I thought that these crispy edamame smelled fantastic. I could not wait to taste them. I was disappointed because I thought they were just ok. Definitely not wonderful. I think the taste could grow on me. As usual, Dave thought they were great.

I was impressed by Lucie’s willingness to try the edamame again and her optimistic attitude that she might like them prepared in a different way.
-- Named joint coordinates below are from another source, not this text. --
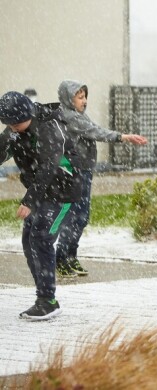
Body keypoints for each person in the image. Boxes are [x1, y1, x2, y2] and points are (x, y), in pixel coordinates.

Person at [0, 91, 82, 320]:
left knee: (41, 237)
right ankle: (44, 295)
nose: (12, 127)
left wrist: (29, 201)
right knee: (29, 241)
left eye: (15, 123)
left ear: (27, 114)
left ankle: (48, 300)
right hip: (42, 190)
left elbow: (48, 166)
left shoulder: (49, 127)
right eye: (8, 123)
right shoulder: (15, 130)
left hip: (63, 191)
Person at [54, 80, 148, 278]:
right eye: (80, 97)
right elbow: (96, 132)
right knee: (76, 216)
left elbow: (94, 127)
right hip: (76, 172)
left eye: (85, 96)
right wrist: (123, 136)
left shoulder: (78, 115)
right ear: (68, 99)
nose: (84, 101)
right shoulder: (71, 117)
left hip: (83, 170)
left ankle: (69, 257)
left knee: (81, 216)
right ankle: (62, 258)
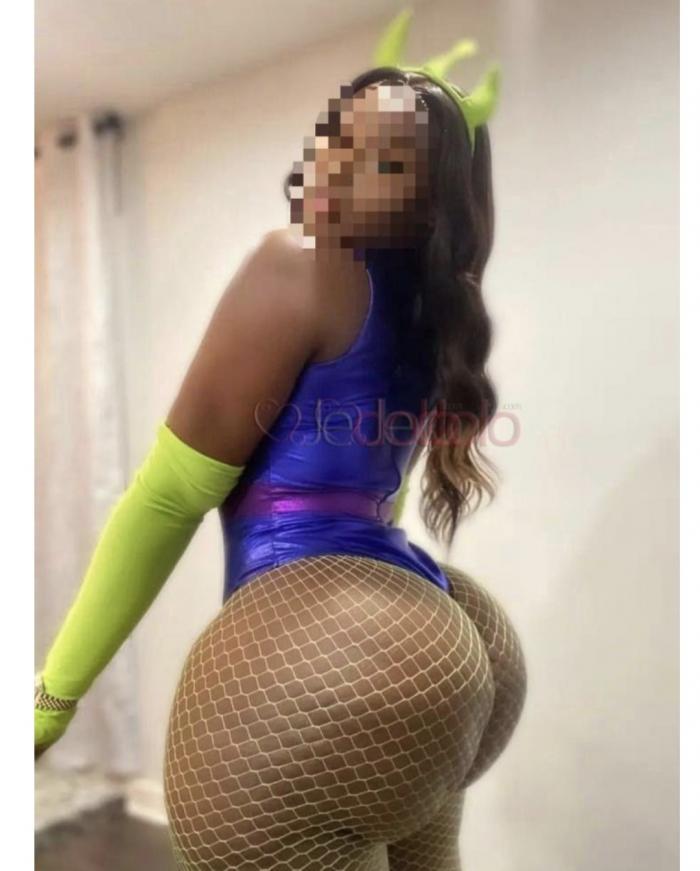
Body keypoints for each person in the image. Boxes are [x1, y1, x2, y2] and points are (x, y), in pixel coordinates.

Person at [35, 9, 527, 870]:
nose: (336, 170)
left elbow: (167, 497)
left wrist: (53, 694)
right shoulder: (434, 300)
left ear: (429, 199)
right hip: (450, 637)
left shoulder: (299, 259)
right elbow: (378, 494)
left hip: (331, 650)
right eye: (336, 140)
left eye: (384, 164)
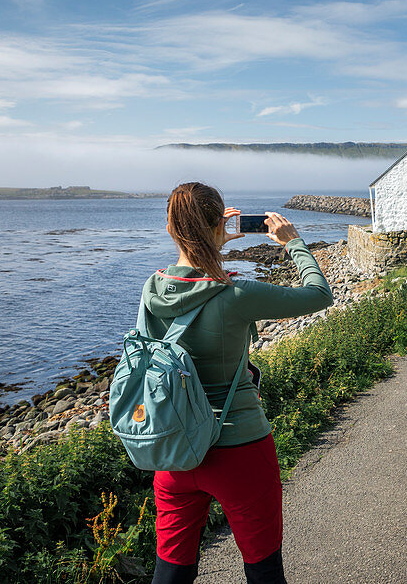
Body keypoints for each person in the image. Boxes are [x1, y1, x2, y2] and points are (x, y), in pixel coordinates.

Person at [142, 182, 333, 584]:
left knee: (171, 573)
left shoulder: (152, 289)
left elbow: (190, 284)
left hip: (174, 449)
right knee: (264, 572)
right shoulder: (236, 292)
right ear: (218, 226)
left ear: (170, 229)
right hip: (239, 449)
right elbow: (318, 295)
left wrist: (210, 243)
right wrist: (293, 243)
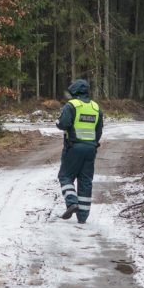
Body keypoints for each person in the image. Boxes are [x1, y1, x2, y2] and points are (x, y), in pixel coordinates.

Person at [55, 79, 103, 223]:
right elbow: (98, 130)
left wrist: (58, 122)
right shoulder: (95, 107)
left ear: (74, 91)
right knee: (86, 181)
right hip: (90, 149)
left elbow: (63, 124)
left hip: (73, 147)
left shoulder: (71, 105)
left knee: (65, 176)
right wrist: (92, 144)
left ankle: (71, 202)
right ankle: (82, 217)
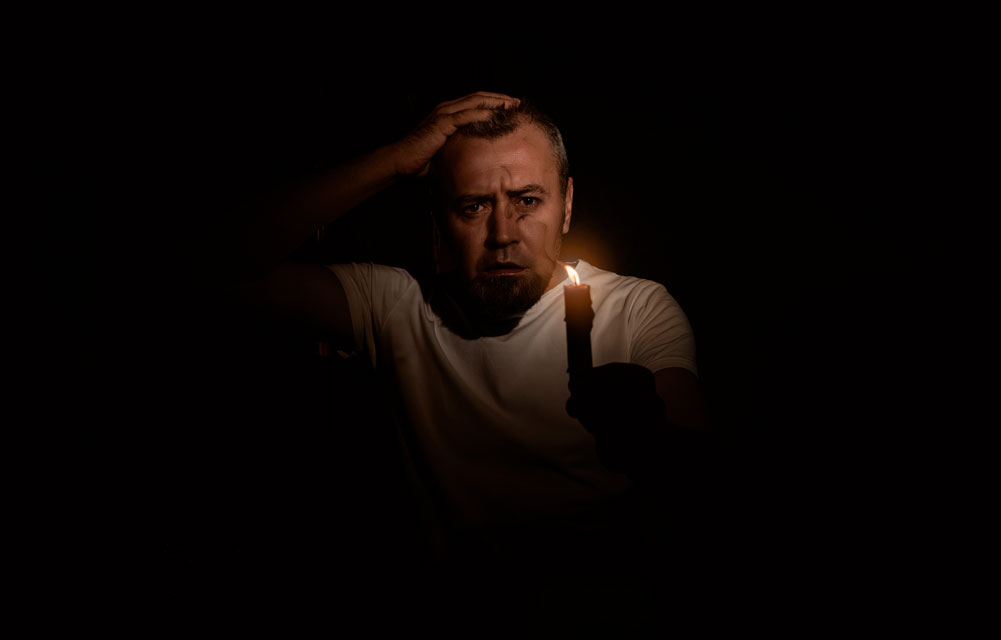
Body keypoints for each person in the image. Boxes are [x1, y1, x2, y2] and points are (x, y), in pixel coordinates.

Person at [238, 92, 716, 627]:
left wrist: (646, 439)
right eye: (473, 207)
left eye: (527, 200)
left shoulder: (637, 308)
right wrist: (394, 160)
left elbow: (699, 477)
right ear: (438, 219)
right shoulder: (394, 305)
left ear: (567, 205)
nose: (503, 234)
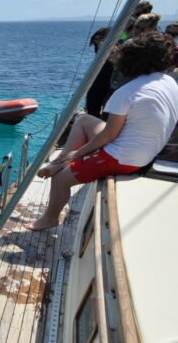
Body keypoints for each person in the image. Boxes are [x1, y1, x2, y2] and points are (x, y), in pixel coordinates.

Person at [26, 32, 178, 231]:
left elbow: (109, 135)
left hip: (123, 158)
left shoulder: (127, 92)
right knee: (83, 120)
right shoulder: (170, 83)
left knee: (61, 180)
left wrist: (76, 154)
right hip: (149, 152)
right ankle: (58, 162)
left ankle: (50, 218)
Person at [86, 27, 114, 119]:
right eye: (96, 40)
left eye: (100, 39)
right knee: (93, 110)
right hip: (98, 81)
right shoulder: (99, 50)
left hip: (107, 82)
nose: (97, 42)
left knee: (106, 111)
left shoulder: (114, 50)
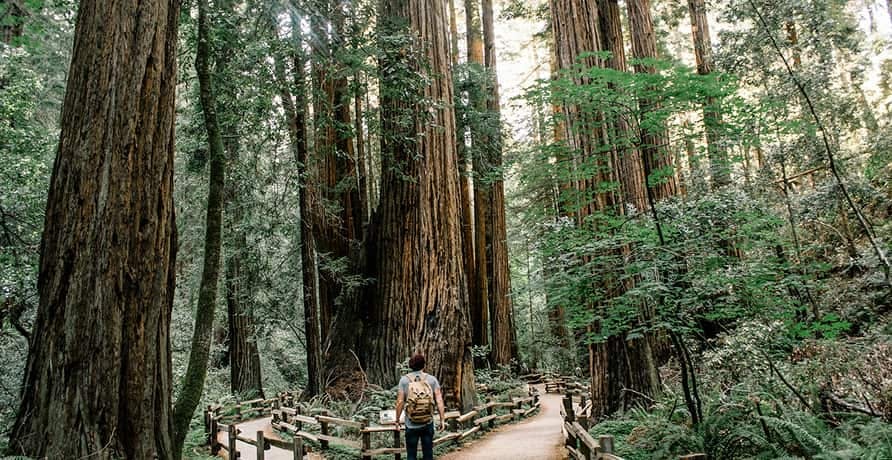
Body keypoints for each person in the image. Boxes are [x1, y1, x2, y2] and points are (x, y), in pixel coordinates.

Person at [395, 353, 446, 460]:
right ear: (424, 365)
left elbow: (400, 401)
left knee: (411, 454)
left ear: (410, 366)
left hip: (411, 423)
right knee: (428, 453)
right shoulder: (432, 380)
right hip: (427, 422)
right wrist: (442, 419)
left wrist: (397, 420)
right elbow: (439, 400)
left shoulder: (404, 380)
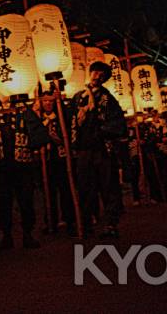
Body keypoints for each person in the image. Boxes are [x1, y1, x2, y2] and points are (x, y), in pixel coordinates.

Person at [68, 60, 126, 238]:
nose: (97, 76)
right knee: (85, 187)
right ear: (90, 72)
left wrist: (100, 132)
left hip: (102, 150)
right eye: (95, 72)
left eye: (102, 75)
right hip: (84, 150)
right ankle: (85, 222)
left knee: (108, 186)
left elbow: (118, 124)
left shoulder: (108, 99)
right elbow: (69, 119)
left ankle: (110, 224)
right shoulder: (78, 97)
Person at [0, 92, 49, 249]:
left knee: (26, 200)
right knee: (4, 201)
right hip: (2, 165)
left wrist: (30, 143)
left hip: (22, 165)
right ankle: (6, 235)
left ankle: (27, 234)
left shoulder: (24, 111)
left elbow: (40, 134)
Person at [35, 87, 76, 235]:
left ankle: (70, 220)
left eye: (50, 100)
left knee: (65, 191)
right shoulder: (38, 118)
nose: (47, 103)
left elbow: (67, 116)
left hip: (61, 158)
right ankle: (50, 222)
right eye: (44, 100)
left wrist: (60, 102)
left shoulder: (60, 116)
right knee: (48, 193)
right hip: (46, 160)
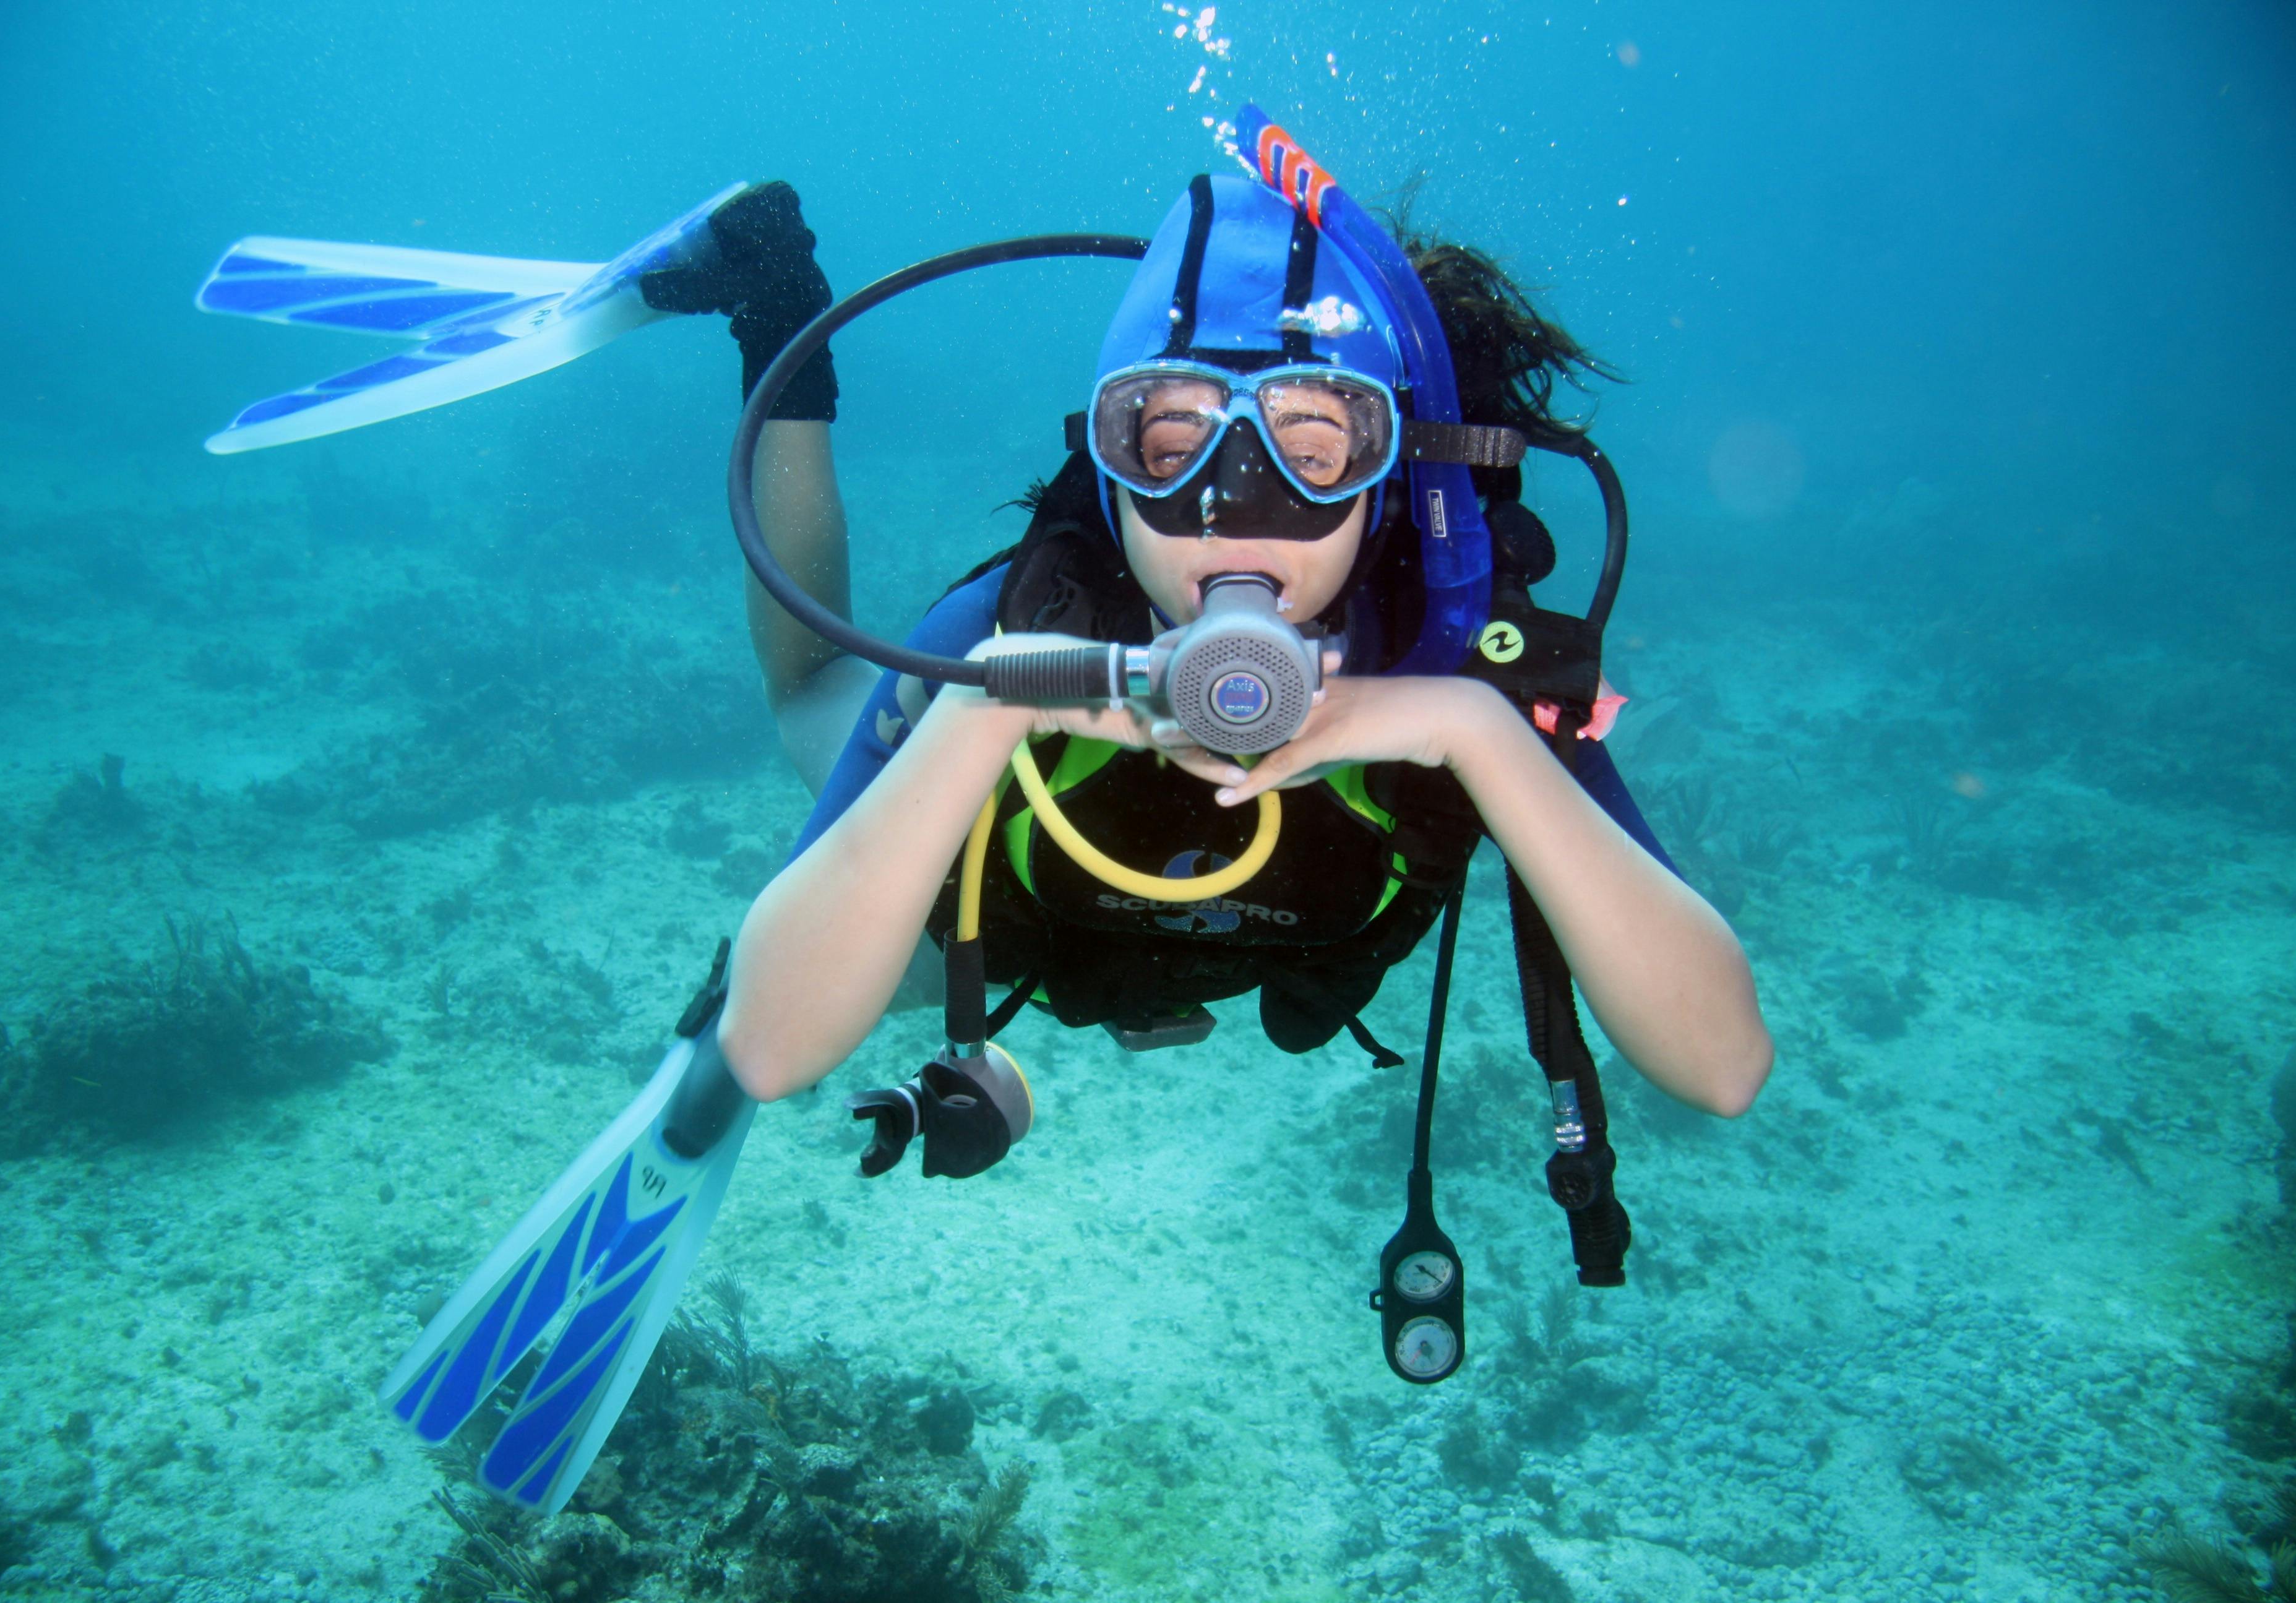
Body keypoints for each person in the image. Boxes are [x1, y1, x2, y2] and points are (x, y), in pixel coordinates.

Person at [381, 152, 1772, 1515]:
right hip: (1015, 912)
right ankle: (772, 302)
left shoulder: (1462, 664)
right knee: (812, 698)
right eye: (1168, 445)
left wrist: (1470, 731)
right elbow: (779, 1050)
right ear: (1104, 466)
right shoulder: (1020, 636)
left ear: (1391, 468)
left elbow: (1720, 1066)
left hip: (1261, 923)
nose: (1235, 514)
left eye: (1312, 448)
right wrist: (991, 709)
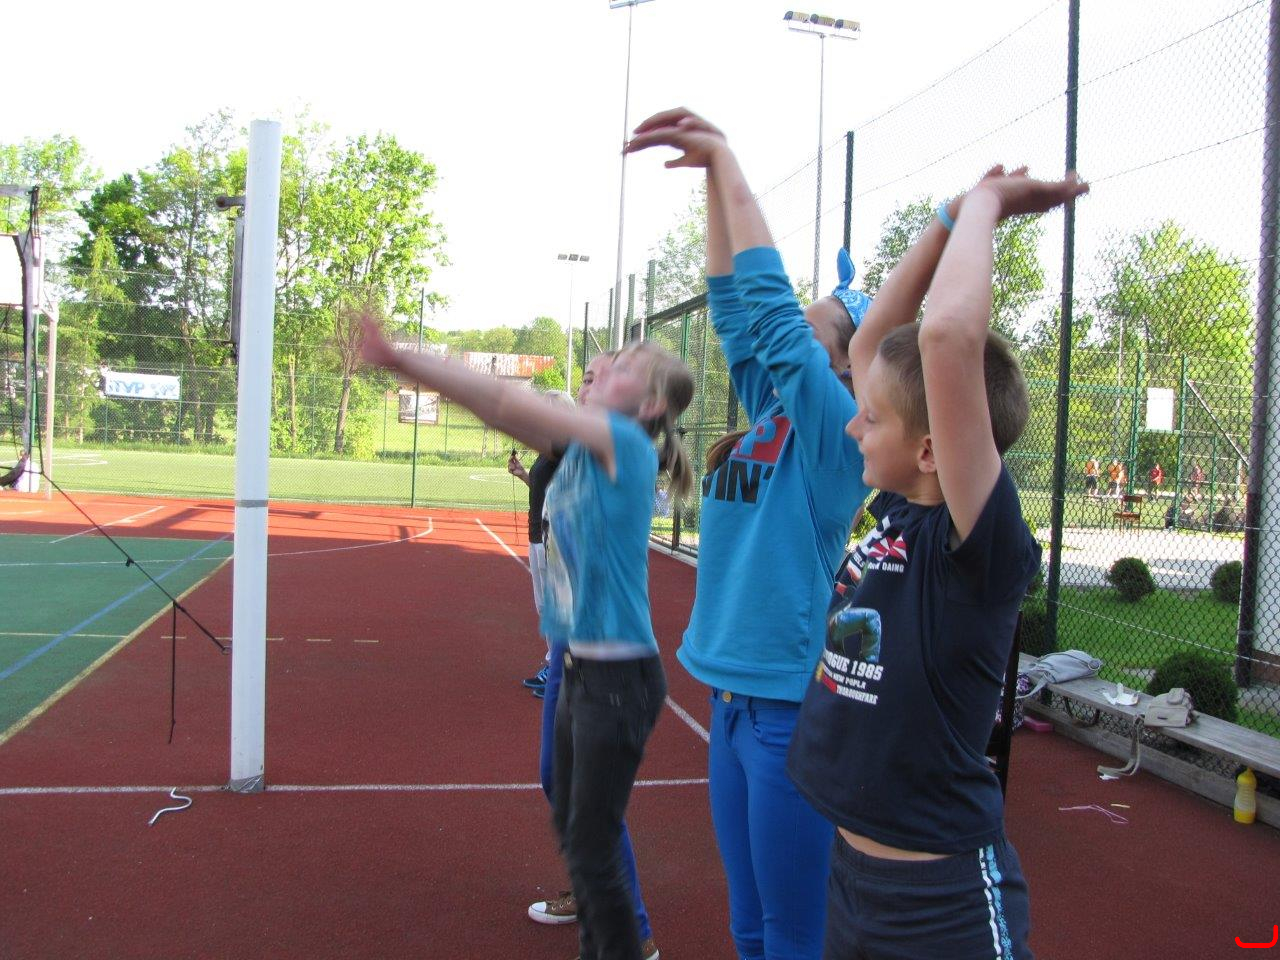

We are in our sixth week of trying new vegetables with the kids and I am very happy with how things are going. The most important goals of this project are learning new things, having fun with the kids and exposing them to vegetables and recipes they might like to try. It is not about making them eat something they do not want to eat. So when I read about the book It’s Not About the Broccoli: Three Habits to Teach Your Kids for a Lifetime of Healthy Eating by Dina Rose, I headed straight to amazon. The book arrived a few days ago and so far I have only had time to read the first few pages, but I can’t wait to read more. In the first chapter, the author makes the point that 30% of  all children between the ages of two and three do not eat any type of vegetable on any given day and when they do, the vegetable is most likely a french fry. I am hoping to get my kids eating two or three kinds of vegetables almost every day because they want to. I look forward to reading more about the authors approach to encourage the kids’ healthy eating.

In the last six weeks I have tried several things I never thought I would try and I have enjoyed many of them. I love hearing from you about what recipes sound good to you and about your favorite ways to prepare the veggies we are trying. Please continue to share your thoughts with us. The kids love hearing your comments too!

Don’t forget to follow Counting Our Veggies on Pinterest, where you can see boards for other recipes and vegetables we are considering and find all the recipes we have used on our blog.

Thanks for visiting,

Jen

P.S.

A few words from Lucie:

We tried a new edamame recipe. I though I was going to like it because it looked good. I did not like it and I gave it two thumbs down.